**EXERCISE AIM**
Among the lines below, count those with "mouseDragged". Give only the number.

_ _ _

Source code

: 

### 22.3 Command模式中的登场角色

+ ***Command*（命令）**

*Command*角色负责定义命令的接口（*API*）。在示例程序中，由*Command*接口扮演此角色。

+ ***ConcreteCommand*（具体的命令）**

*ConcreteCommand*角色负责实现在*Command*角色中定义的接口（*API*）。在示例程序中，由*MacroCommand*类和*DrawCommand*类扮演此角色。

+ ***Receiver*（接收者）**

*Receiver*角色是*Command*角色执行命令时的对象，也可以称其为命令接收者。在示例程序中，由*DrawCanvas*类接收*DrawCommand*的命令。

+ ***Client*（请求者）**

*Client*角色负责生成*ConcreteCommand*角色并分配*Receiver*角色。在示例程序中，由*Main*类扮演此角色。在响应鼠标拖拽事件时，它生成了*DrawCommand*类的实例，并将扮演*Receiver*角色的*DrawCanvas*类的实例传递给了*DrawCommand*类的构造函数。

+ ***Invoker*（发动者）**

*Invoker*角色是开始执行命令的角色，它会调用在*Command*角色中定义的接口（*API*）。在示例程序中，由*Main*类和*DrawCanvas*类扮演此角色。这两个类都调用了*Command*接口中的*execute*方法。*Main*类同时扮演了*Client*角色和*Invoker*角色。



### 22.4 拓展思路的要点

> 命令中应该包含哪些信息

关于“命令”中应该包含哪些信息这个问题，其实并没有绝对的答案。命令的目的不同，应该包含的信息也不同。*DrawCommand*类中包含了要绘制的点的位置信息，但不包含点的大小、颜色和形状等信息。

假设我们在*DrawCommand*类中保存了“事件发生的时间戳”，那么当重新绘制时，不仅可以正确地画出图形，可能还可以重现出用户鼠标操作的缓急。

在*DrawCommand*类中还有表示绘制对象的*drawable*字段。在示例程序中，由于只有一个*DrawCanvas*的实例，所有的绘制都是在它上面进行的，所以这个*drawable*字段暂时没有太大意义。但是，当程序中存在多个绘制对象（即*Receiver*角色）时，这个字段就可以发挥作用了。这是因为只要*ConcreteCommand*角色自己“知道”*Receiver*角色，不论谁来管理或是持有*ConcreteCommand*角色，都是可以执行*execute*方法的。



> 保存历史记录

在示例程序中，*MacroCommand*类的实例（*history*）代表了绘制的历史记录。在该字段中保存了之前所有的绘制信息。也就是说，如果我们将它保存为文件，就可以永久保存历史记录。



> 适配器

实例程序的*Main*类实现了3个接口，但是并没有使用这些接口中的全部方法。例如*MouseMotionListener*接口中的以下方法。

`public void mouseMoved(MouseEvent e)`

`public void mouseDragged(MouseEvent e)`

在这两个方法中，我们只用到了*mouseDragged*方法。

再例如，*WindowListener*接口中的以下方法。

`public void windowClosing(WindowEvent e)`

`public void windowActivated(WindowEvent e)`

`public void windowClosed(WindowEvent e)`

_ _ _

**ANSWER**
2